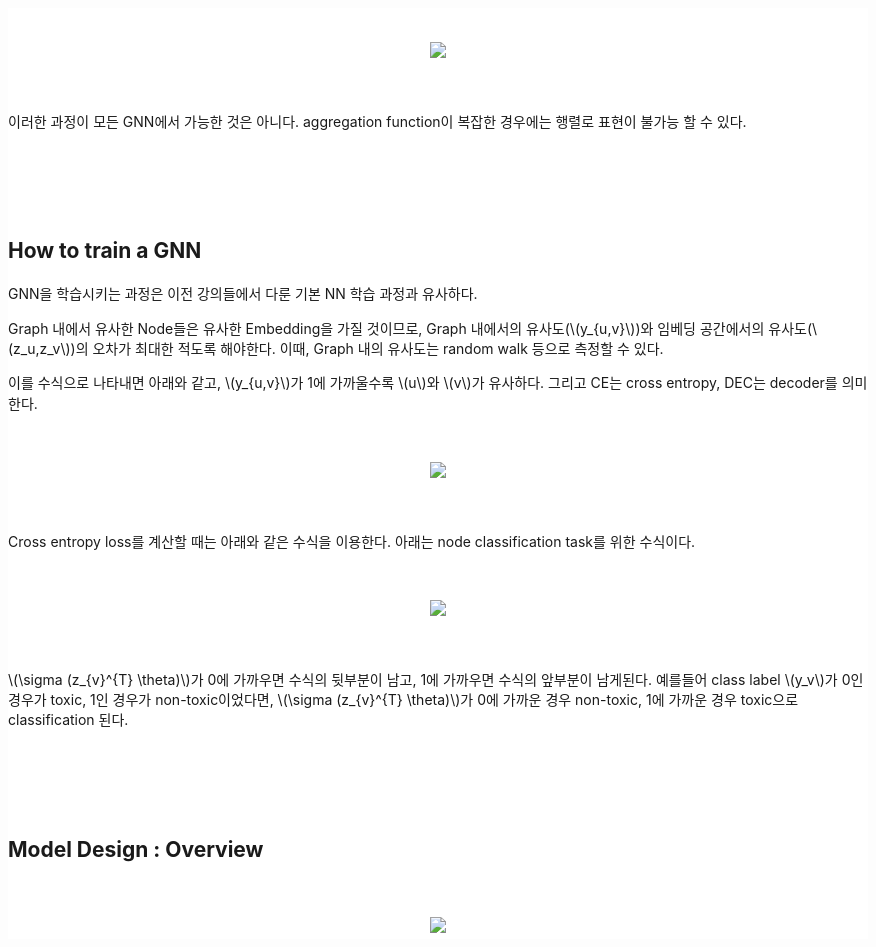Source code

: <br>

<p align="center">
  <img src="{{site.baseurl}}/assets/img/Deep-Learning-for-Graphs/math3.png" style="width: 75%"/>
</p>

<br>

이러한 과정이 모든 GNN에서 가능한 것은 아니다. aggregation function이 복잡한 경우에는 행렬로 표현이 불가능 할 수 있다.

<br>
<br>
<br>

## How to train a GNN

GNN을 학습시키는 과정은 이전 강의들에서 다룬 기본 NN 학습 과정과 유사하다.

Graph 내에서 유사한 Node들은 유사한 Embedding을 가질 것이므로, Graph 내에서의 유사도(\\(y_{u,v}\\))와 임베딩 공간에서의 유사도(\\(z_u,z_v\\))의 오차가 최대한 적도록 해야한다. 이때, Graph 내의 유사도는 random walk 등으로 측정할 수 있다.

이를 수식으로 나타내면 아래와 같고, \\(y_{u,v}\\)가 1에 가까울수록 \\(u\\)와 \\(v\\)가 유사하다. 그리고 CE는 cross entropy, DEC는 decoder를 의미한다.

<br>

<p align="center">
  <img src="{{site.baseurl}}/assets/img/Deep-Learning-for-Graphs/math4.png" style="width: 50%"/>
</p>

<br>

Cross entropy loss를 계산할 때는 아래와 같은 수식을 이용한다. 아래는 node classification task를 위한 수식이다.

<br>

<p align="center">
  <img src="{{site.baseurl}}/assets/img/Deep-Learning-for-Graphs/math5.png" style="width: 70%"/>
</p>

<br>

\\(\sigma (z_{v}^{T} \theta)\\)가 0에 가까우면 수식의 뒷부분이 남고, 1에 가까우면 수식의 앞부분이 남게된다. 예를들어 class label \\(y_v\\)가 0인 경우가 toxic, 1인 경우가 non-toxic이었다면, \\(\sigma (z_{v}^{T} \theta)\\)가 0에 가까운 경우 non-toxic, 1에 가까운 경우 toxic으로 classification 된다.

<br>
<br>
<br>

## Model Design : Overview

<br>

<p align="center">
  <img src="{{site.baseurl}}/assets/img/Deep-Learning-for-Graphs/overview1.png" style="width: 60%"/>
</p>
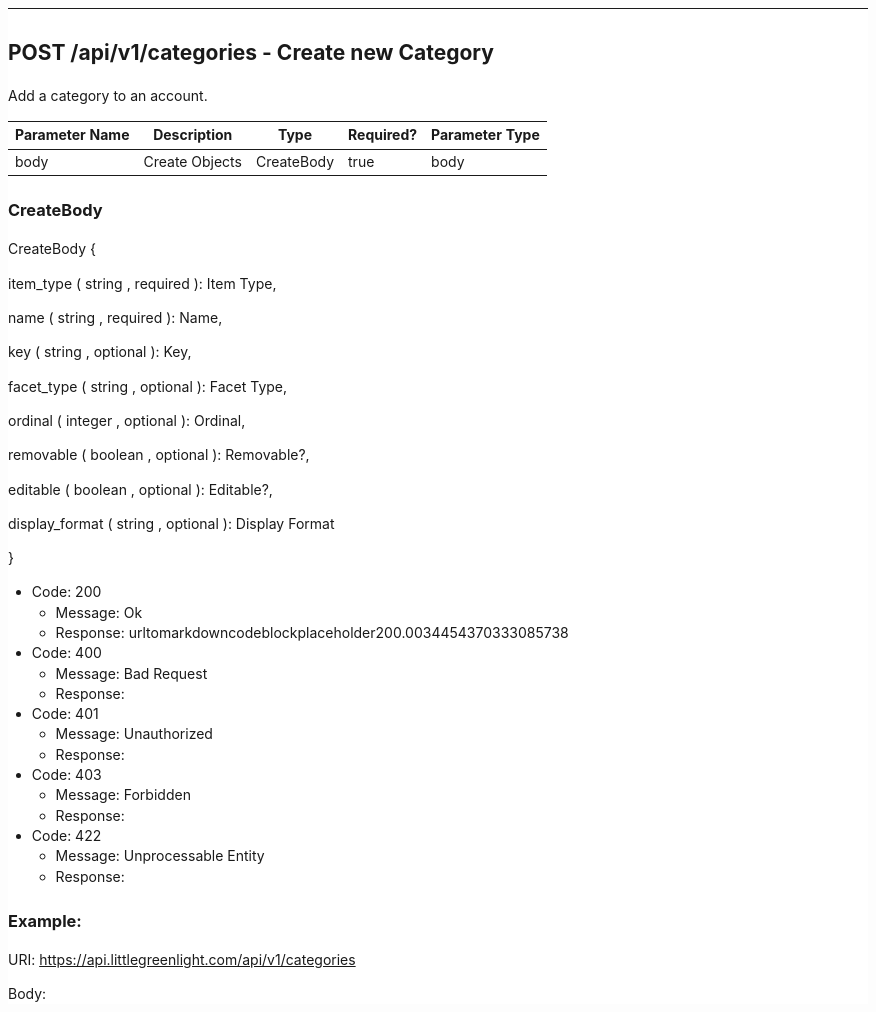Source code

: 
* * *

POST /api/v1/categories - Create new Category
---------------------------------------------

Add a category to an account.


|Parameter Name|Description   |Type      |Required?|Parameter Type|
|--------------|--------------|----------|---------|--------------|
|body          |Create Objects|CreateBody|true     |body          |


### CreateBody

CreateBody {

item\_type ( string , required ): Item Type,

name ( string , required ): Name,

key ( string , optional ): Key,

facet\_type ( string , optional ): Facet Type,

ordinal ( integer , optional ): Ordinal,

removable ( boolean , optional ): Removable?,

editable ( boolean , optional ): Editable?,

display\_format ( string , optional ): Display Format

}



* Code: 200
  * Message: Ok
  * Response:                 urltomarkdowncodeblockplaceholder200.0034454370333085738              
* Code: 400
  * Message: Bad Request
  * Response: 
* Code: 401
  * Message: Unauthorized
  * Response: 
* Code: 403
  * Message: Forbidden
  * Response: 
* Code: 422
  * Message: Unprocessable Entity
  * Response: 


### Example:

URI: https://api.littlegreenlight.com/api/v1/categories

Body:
--
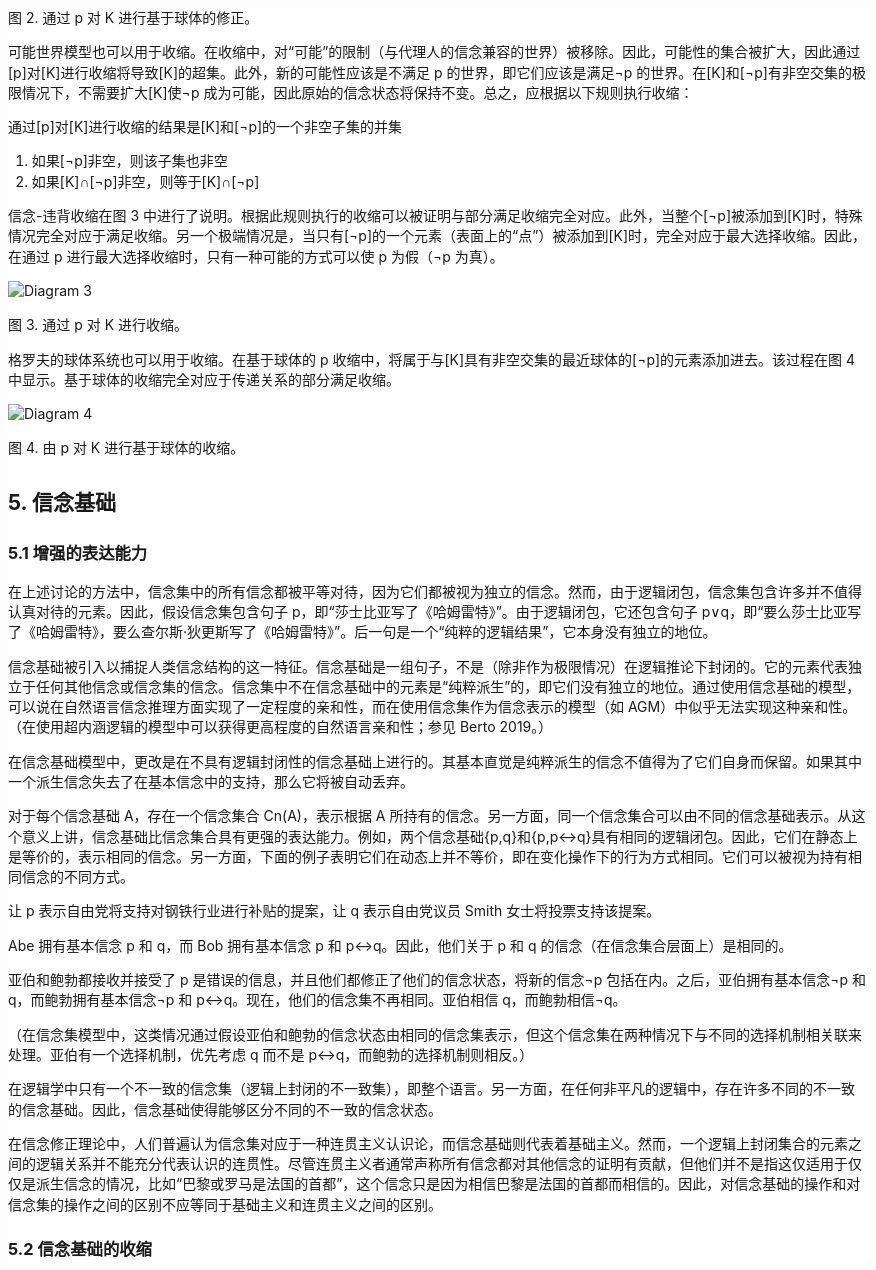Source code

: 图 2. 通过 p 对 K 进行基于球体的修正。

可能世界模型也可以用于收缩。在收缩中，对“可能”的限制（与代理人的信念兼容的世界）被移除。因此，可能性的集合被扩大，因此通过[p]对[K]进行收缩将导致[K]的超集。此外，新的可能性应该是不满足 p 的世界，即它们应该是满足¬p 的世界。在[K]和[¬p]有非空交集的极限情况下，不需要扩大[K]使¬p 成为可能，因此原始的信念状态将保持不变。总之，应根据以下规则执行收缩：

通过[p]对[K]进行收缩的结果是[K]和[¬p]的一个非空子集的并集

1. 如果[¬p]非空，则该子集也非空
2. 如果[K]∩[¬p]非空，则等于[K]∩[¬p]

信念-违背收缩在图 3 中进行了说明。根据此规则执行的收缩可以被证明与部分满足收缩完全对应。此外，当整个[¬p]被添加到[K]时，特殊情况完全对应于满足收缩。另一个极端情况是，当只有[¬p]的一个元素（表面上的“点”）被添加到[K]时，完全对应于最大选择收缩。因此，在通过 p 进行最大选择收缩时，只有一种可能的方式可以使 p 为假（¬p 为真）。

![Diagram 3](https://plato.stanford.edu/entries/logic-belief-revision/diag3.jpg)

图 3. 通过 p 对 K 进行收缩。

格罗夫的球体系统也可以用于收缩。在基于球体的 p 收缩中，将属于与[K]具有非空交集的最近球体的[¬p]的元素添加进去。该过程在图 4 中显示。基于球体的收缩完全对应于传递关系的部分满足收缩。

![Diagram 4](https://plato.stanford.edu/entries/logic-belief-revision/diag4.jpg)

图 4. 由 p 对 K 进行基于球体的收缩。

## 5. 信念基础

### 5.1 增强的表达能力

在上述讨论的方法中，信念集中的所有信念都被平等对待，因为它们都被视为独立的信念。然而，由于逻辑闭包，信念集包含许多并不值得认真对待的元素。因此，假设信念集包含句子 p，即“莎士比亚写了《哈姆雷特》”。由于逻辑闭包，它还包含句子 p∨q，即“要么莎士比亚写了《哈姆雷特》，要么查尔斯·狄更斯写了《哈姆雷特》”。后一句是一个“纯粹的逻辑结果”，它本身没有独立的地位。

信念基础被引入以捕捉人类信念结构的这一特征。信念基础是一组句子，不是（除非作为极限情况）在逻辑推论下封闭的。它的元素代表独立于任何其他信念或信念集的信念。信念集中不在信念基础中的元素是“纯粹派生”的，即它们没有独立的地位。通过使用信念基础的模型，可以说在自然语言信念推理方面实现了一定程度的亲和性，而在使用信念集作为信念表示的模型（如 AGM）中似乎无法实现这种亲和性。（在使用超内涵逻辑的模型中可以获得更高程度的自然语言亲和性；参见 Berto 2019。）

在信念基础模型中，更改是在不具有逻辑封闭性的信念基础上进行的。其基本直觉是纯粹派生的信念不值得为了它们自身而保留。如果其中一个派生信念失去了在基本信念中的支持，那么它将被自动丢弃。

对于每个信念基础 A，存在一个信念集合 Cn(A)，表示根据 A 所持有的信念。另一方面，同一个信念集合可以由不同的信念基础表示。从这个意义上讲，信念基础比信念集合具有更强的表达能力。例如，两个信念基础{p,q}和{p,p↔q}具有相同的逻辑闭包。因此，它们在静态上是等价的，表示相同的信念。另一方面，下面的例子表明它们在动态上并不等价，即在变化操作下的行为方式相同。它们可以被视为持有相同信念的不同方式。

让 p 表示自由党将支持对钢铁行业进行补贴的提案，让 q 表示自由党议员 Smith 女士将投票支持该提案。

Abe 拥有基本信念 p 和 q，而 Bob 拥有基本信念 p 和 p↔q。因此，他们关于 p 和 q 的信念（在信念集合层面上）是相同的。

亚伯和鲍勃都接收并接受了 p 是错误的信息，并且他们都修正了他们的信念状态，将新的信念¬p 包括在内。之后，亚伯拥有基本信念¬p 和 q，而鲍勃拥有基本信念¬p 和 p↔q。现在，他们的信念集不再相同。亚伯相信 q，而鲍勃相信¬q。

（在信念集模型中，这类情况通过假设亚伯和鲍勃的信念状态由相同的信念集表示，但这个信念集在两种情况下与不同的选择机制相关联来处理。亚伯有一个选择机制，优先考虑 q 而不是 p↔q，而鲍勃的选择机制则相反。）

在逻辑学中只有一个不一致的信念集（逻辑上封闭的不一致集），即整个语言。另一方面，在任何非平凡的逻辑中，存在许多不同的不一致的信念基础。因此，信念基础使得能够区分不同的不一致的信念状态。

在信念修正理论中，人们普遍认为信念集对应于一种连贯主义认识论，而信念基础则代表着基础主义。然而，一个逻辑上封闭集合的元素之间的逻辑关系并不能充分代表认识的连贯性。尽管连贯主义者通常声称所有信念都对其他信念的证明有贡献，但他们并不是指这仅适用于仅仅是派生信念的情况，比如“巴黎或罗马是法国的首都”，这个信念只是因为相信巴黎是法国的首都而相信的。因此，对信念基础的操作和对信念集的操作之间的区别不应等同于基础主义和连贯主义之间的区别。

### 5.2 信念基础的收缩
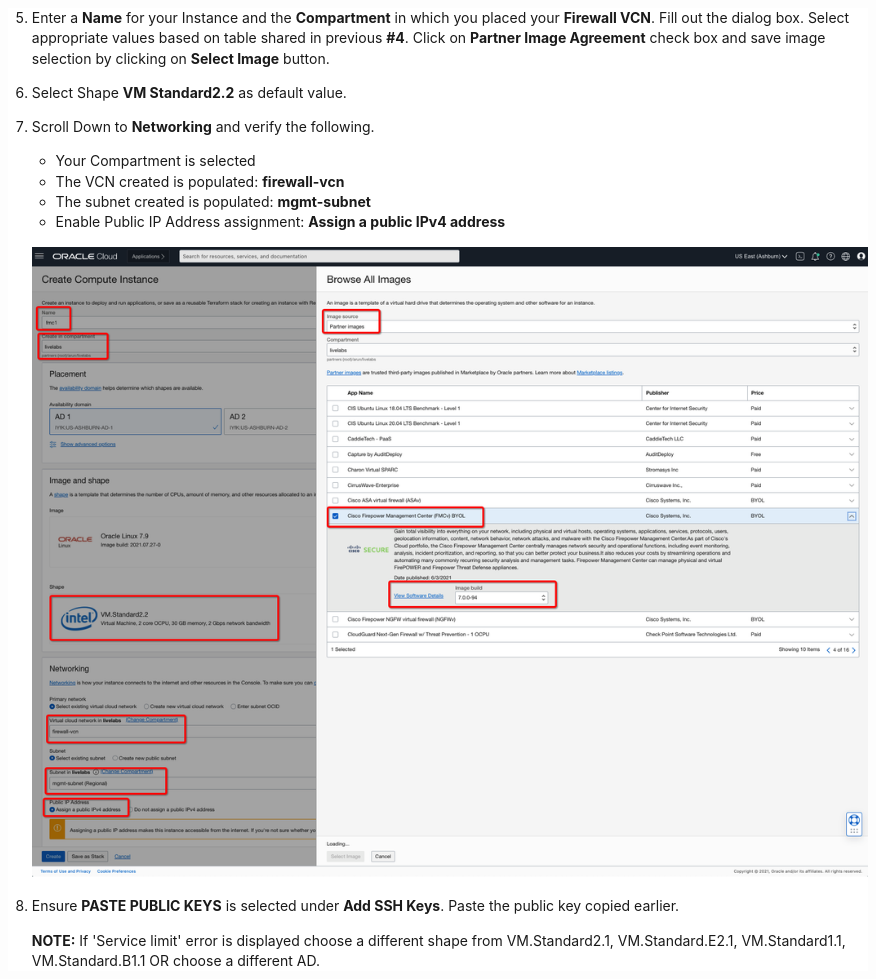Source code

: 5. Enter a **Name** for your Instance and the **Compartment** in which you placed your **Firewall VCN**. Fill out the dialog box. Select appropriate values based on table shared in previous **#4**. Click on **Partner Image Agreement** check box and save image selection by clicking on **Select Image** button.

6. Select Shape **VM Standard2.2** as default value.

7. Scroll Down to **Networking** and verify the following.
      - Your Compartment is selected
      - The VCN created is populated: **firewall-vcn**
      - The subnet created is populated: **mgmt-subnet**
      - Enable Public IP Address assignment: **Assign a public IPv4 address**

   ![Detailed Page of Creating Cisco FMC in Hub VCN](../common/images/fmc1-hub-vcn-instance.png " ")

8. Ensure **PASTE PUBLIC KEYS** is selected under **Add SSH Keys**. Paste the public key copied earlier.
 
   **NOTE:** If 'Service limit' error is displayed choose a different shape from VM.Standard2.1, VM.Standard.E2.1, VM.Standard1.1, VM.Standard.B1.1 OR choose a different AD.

Task to carry out:
Report every line from the listing above where the string "public" can be found.

Solution:
      - Enable Public IP Address assignment: **Assign a public IPv4 address**
8. Ensure **PASTE PUBLIC KEYS** is selected under **Add SSH Keys**. Paste the public key copied earlier.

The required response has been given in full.